Top of RECORDS FOR THIS TASK
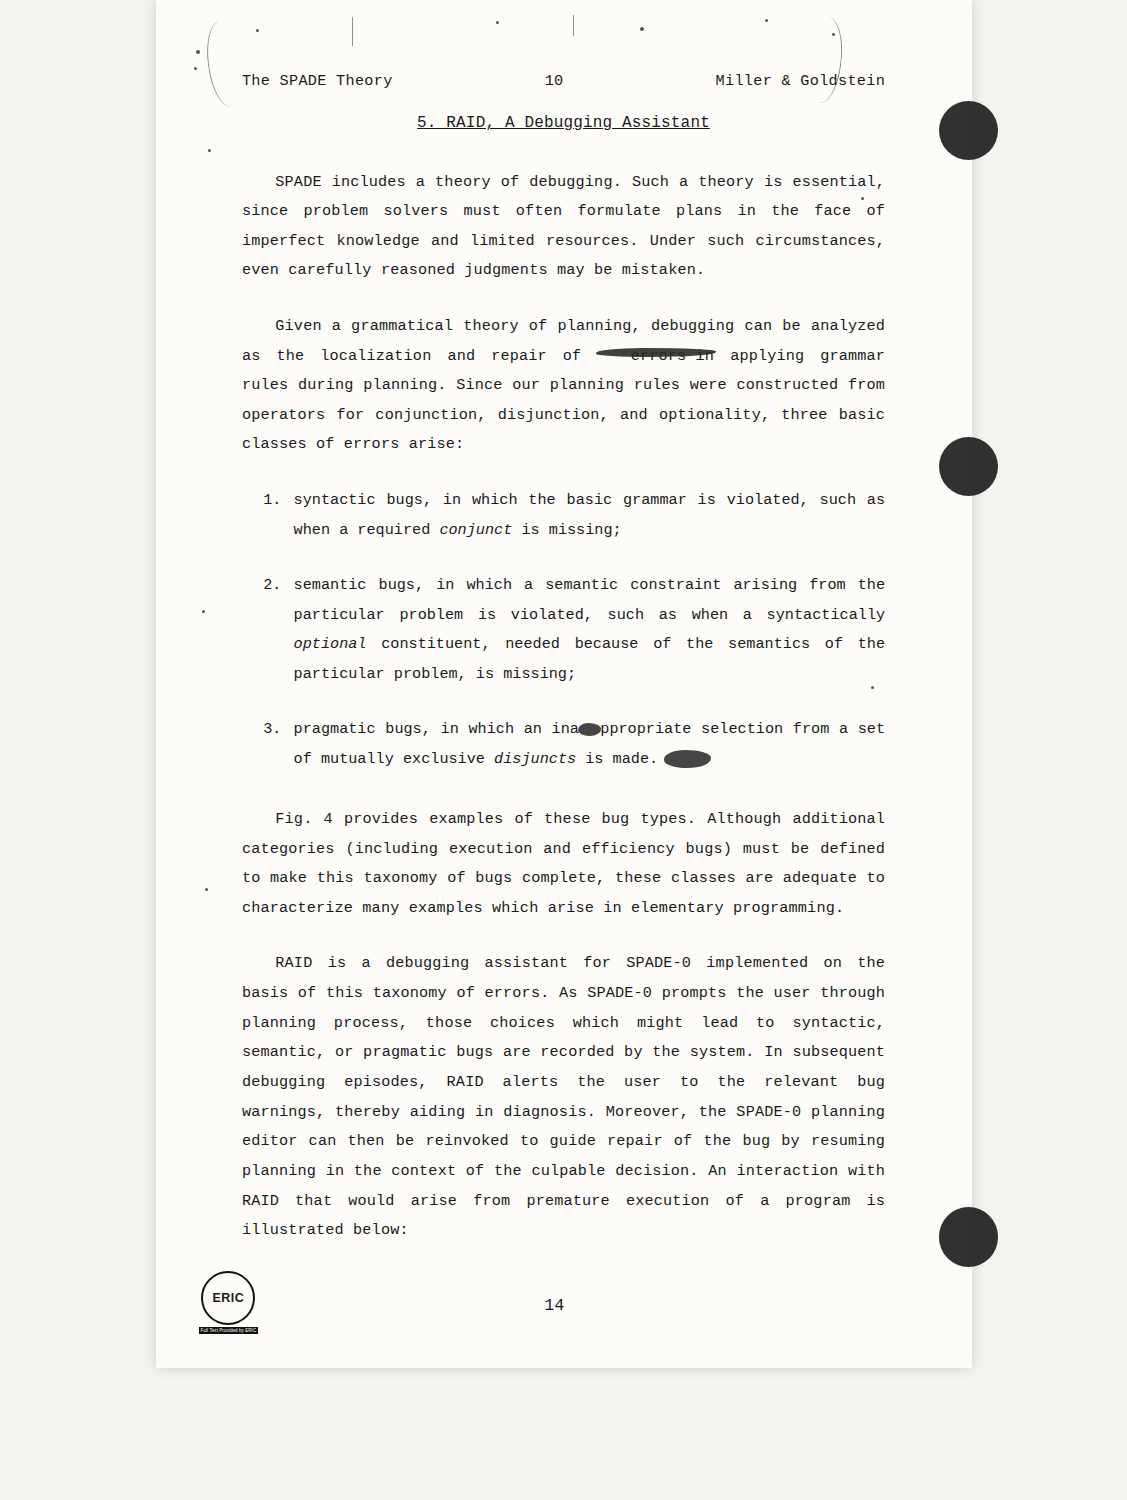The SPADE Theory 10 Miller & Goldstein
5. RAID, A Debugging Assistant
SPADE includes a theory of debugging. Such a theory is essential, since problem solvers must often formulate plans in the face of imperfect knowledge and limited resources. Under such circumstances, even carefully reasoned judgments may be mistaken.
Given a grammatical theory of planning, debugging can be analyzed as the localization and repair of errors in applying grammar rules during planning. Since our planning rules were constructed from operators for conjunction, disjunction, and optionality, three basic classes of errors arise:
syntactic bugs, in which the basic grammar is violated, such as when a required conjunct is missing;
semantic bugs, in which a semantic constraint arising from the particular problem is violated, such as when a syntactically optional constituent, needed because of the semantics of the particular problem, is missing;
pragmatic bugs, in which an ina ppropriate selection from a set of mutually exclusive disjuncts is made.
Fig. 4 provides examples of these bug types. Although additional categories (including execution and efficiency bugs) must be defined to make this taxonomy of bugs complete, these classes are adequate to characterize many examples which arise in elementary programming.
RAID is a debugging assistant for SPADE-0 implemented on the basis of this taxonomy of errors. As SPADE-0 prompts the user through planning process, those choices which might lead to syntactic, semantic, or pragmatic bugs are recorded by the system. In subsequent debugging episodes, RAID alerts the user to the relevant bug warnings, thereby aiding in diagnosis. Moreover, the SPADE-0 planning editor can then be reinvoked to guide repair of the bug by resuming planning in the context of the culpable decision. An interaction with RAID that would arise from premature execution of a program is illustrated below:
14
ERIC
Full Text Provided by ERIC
Bottom of RECORDS FOR THIS TASK
> REQUIREMENT
Beginning with the first entry above, reproduce every line verbatim until the line with "Fig. 4 provides", which is included too; omit pictures.

> YOUR RESPONSE
The SPADE Theory 10 Miller & Goldstein
5. RAID, A Debugging Assistant
SPADE includes a theory of debugging. Such a theory is essential, since problem solvers must often formulate plans in the face of imperfect knowledge and limited resources. Under such circumstances, even carefully reasoned judgments may be mistaken.
Given a grammatical theory of planning, debugging can be analyzed as the localization and repair of errors in applying grammar rules during planning. Since our planning rules were constructed from operators for conjunction, disjunction, and optionality, three basic classes of errors arise:
syntactic bugs, in which the basic grammar is violated, such as when a required conjunct is missing;
semantic bugs, in which a semantic constraint arising from the particular problem is violated, such as when a syntactically optional constituent, needed because of the semantics of the particular problem, is missing;
pragmatic bugs, in which an ina ppropriate selection from a set of mutually exclusive disjuncts is made.
Fig. 4 provides examples of these bug types. Although additional categories (including execution and efficiency bugs) must be defined to make this taxonomy of bugs complete, these classes are adequate to characterize many examples which arise in elementary programming.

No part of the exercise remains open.